Hi, one option (which works in parallel out of the box) is to get the distance by solving the Eikonal equation, see Johan Hake’s answer here. However, if the boundary is complex there are some difficulties in getting the Newton solver to converge on the nonlinear problem that is the Eikonal equation. You can try to make it more robust following the discussion in the linked post. An alternative presented below is to decompose the boundary, solve simpler problems and then get the final distance as the minimum of the distance fields from the boundary pieces.
from dolfin import *
def distance_from_bdry_piece(facet_f, tag):
'''Solve Eikonal equation to get distance from tagged facets'''
mesh = facet_f.mesh()
V = FunctionSpace(mesh, 'CG', 1)
bc = DirichletBC(V, Constant(0.0), facet_f, tag)

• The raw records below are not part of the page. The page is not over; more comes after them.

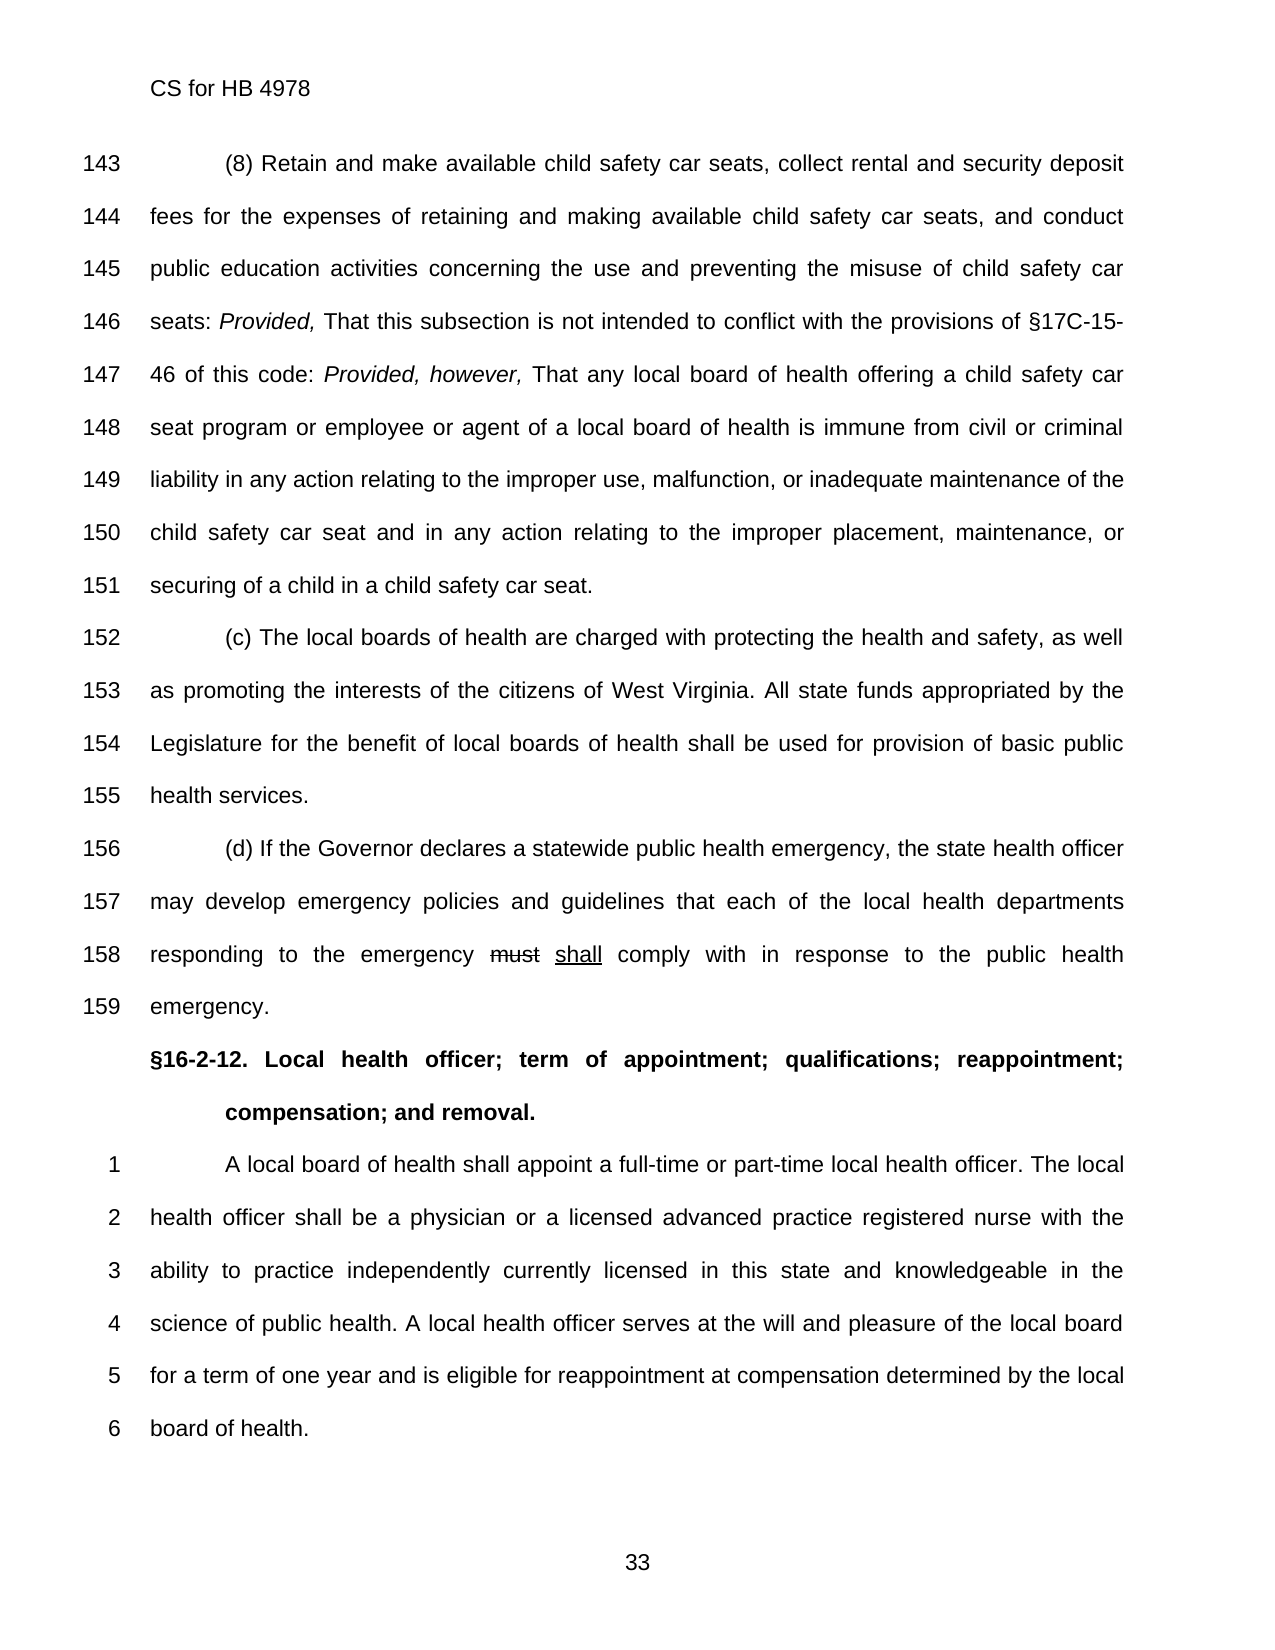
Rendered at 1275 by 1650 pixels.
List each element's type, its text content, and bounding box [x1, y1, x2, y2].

text A local board of health shall appoint a full-time or part-time local health officer. The local health officer shall be a physician or a licensed advanced practice registered nurse with the ability to practice independently currently licensed in this state and knowledgeable in the science of public health. A local health officer serves at the will and pleasure of the local board for a term of one year and is eligible for reappointment at compensation determined by the local board of health. [150, 1151, 1125, 1441]
subtitle §16-2-12. Local health officer; term of appointment; qualifications; reappointment; compensation; and removal. [150, 1046, 1125, 1125]
text (d) If the Governor declares a statewide public health emergency, the state health officer may develop emergency policies and guidelines that each of the local health departments responding to the emergency must shall comply with in response to the public health emergency. [150, 835, 1125, 1020]
text (c) The local boards of health are charged with protecting the health and safety, as well as promoting the interests of the citizens of West Virginia. All state funds appropriated by the Legislature for the benefit of local boards of health shall be used for provision of basic public health services. [150, 624, 1125, 809]
text (8) Retain and make available child safety car seats, collect rental and security deposit fees for the expenses of retaining and making available child safety car seats, and conduct public education activities concerning the use and preventing the misuse of child safety car seats: Provided, That this subsection is not intended to conflict with the provisions of §17C-15-46 of this code: Provided, however, That any local board of health offering a child safety car seat program or employee or agent of a local board of health is immune from civil or criminal liability in any action relating to the improper use, malfunction, or inadequate maintenance of the child safety car seat and in any action relating to the improper placement, maintenance, or securing of a child in a child safety car seat. [150, 150, 1125, 598]
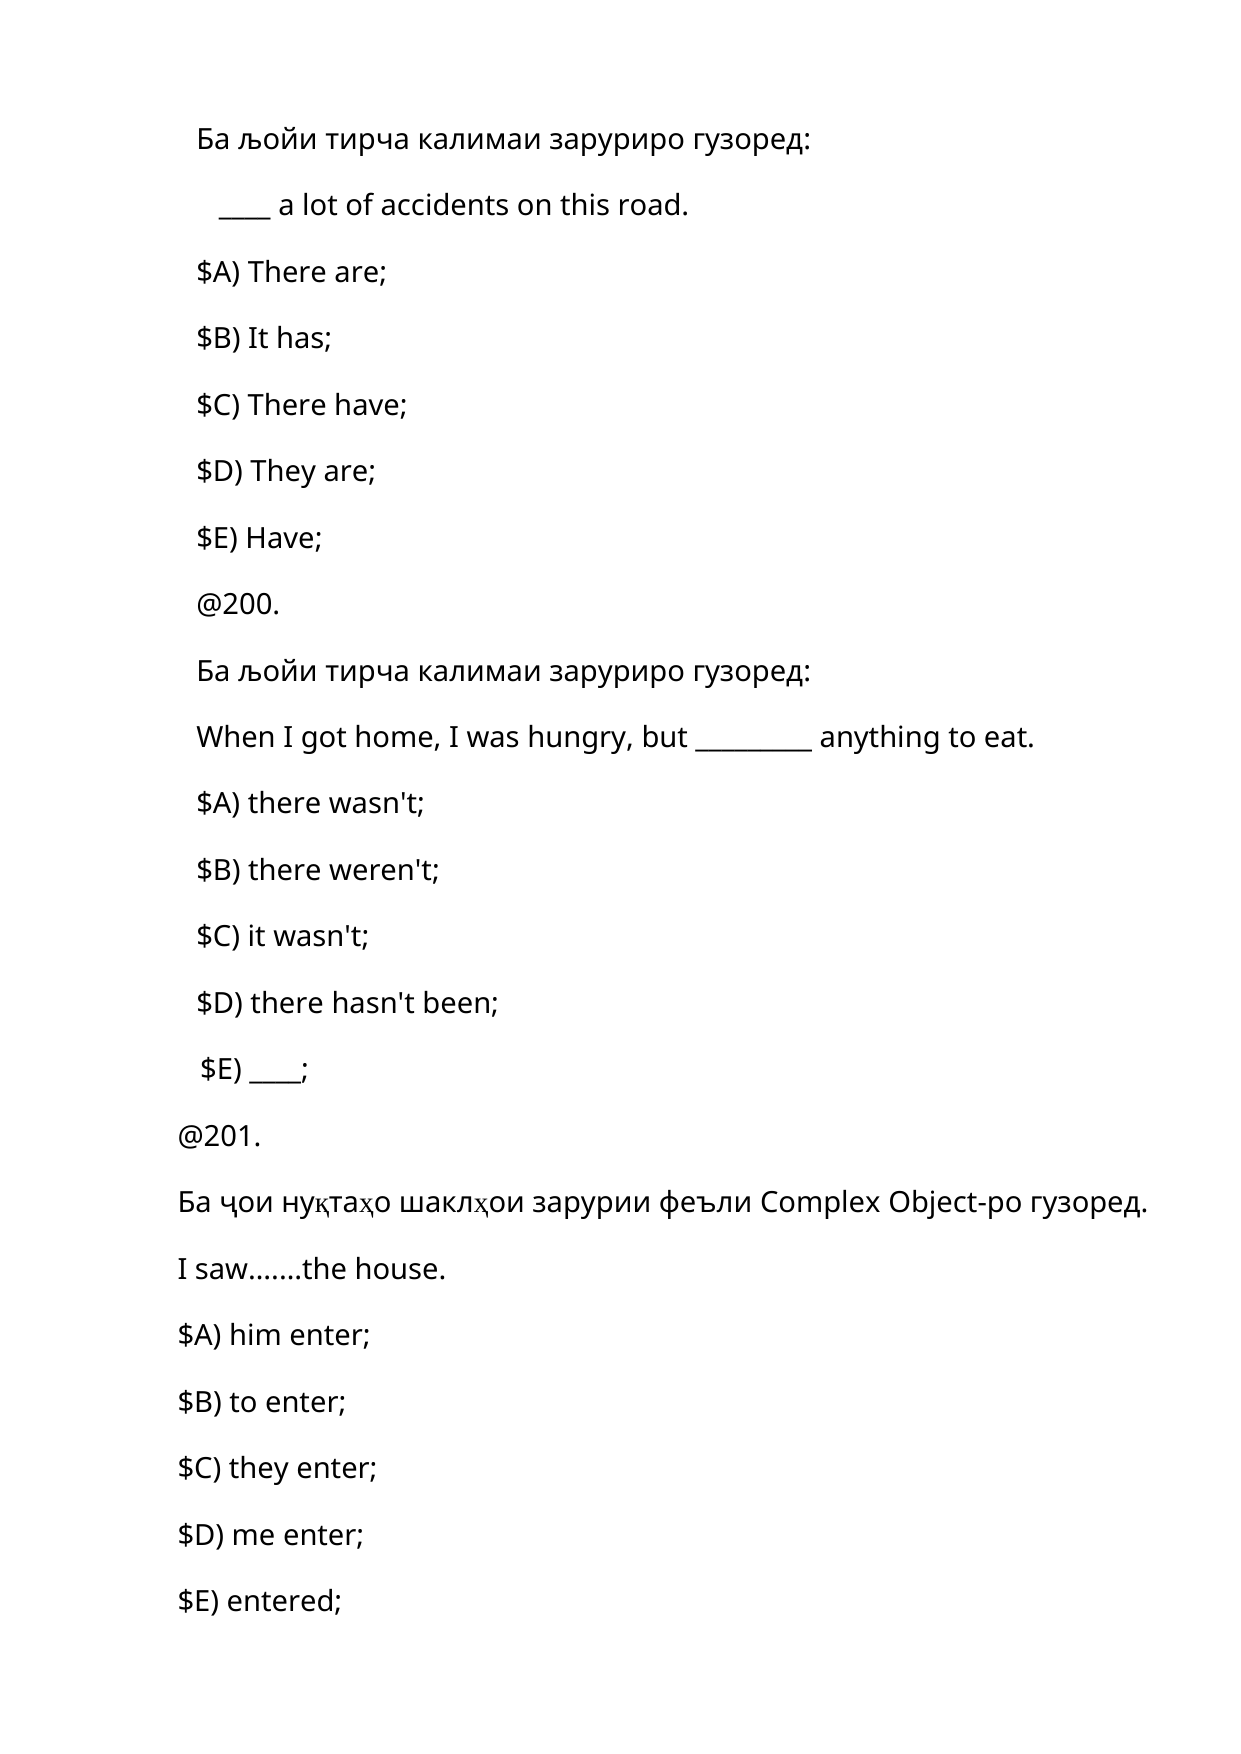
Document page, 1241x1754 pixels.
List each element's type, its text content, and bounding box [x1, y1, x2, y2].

text When I got home, I was hungry, but _________ anything to eat. [196, 716, 1152, 756]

u, v = TrialFunction(V), TestFunction(V)
phi = Function(V)
f = Constant(1.0)
# Smooth initial guess
a = inner(grad(u), grad(v))*dx
L = inner(f, v)*dx
solve(a == L, phi, bc)
# Eikonal equation with stabilization
eps = Constant(mesh.hmax()/100)
F = sqrt(inner(grad(phi), grad(phi)))*v*dx - inner(f, v)*dx + eps*inner(grad(phi), grad(phi))*v*dx
solve(F == 0, phi, bc)
return phi
def function_min(foos):
'''Function that is min of foos'''
f = foos.pop()
V = f.function_space()
vec = lambda u: as_backend_type(u.vector()).vec()
# The work vector
min_f = f.copy()
f_vec = vec(min_f)
# Reduce
while foos:
g = foos.pop()
f_vec.pointwiseMin(f_vec, vec(g))
# Sync
as_backend_type(min_f.vector()).update_ghost_values()
return min_f
mesh = UnitSquareMesh(32, 32)
facet_f = MeshFunction('size_t', mesh, mesh.topology().dim()-1, 0)
CompiledSubDomain('near(x[0], 0)').mark(facet_f, 1)
CompiledSubDomain('near(x[0], 1)').mark(facet_f, 2)
CompiledSubDomain('near(x[1], 0)').mark(facet_f, 3)
CompiledSubDomain('near(x[1], 1)').mark(facet_f, 4)
phis = [distance_from_bdry_piece(facet_f, tag) for tag in (1, 2, 3, 4)]
for i, phi in enumerate(phis):
File('d%d.pvd' % i) << phi
# Final distance is the min of these
phi = function_min(phis)
File('distance.pvd') << phi